Estas ideas megalómanas de Wiligut se verán acrecentadas tras el fin de la Gran Guerra al entrar en contacto con Theodor Czepel y la Orden del Nuevo Temple, los cuales alentarán y promoverán los delirios de Wiligut y su obsesión por los temas ocultistas. La locura del militar llegó a tal extremo que afirmaba que sus poderes espirituales le permitían viajar en el tiempo durante sus sueños y visitar las épocas pasadas a través de la historia grabada en sus genes. Según él, estos viajes astrales le habían permitido ser testigo de la única y verdadera religión original: el Irminismo. Entre sus postulados se afirmaba que la Biblia cristiana se basaba en una anterior escrita originalmente en alemán, donde se adoraba a un dios llamado Krist, que según él, los cristianos habían transformado en Cristo. Esta nueva religión entre el paganismo y el cristianismo habría surgido el año 228.000 a.c. en un momento donde había tres soles en el cielo y las criaturas mitológicas, como enanos y gigantes, moraban en la Tierra.
Alfabeto rúnico

Wiligut creía firmemente que esta religión sufrió un gran cisma en el 12.500 a.c creando una división que llevaría a los irministas a la derrota en el 1.200 a.c a manos de los cismáticos, los wotanistas, quienes destruirían el centro de la religión irmínica: Goslar. Sus antepasados lograrían sobrevivir en el reducto de Externsteine hasta el 460 a.c, cuando serían completamente derrotados.

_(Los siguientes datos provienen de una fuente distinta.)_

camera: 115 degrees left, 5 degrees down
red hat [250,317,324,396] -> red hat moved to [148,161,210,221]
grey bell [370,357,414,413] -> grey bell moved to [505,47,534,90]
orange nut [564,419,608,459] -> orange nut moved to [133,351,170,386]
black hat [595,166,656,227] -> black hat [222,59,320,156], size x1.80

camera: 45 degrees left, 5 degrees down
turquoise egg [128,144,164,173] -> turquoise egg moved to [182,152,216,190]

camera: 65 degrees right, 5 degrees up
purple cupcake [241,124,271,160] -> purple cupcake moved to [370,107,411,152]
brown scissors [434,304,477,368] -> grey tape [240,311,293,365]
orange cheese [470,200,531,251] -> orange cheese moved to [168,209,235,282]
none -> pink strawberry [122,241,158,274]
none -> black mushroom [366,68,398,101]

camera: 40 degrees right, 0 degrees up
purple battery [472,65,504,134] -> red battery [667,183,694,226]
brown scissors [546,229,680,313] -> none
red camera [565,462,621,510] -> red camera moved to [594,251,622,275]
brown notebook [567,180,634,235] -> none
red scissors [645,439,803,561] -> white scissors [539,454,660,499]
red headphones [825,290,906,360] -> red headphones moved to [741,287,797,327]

La obsesión de Wiligut era que el irminismo volviera a alzarse como la verdadera y única religión. Su locura llegó a su punto álgido de paranoia en los años veinte, cuando diseñó su propio alfabeto rúnico con el que creo unos 38 versos: el Halgarita Sprüche, de los cuales afirmaba por ejemplo, que el verso 27 era una bendición solar de hacía 20.000 años y que sus regresiones al pasado se lo habían desvelado. Ese Sol, según él aún visible en la época de Homero, sería de color negro y la fuente del poder de los hiperbóreos, los padres de los arios. Su imagen se convertiría en el símbolo supremo de este neo paganismo

Ernst Rüdiger
En esta década, Wiligut empezó a acusar a la iglesia católica, a los judíos, los jueces y masones de perseguirlo y ser los culpables de la derrota de la I Guerra Mundial (¿os suena del discurso de alguien?) y comenzó la violencia doméstica contra su mujer, la cual, cansada, lo ingreso a la fuerza en un sanatorio mental el 29 de noviembre de 1924. Los registros médicos no dejan lugar a dudas, al mentor de Himmler le fue diagnosticada una esquizofrenia megalomaniaca, declarado incompetente y llevado a un sanatorio mental en el que pasaría dos años. Ya en 1932 se marcharía a Alemania, conocería en Múnich a Ernst Rüdiger y accedería a la cúpula de las SS.
Un Totenkopfring
o anillo de la calavera

Este es el personaje que más influyó en el todopoderoso Henrich Himmler, hasta tal punto que convenció al propio Reichsführer de ser la reencarnación del rey Enrique I el "pajarero" de Sajonia, que en el siglo X llevó a los germanos a la victoria contra eslavos y magiares. La obsesión de Wiligut por la nueva religión que debían adoptar los alemanes, el irminismo, le llevó también a convencerlo de que construyese un nuevo Vaticano para los arios, proyecto al cual Himmler le dedicó ingentes recursos. Lugar que también aparece en la novela y del que hablaremos en el próximo artículo: El castillo de Wewelsburg. Solo cuando se descubrió que Wiligut había estado ingresado en un sanatorio mental, las SS prescindieron de sus servicios para evitar un escándalo, pero sus ideas permanecieron hasta tal punto, que la distinción más alta que podía tener un soldado de las SS, llevar uno de los anillos Totenkopfringen, fue diseño suyo. Quizás esto nos dé más elementos para poder entender la locura que sumió al III Reich, simplemente estaba lleno de locos.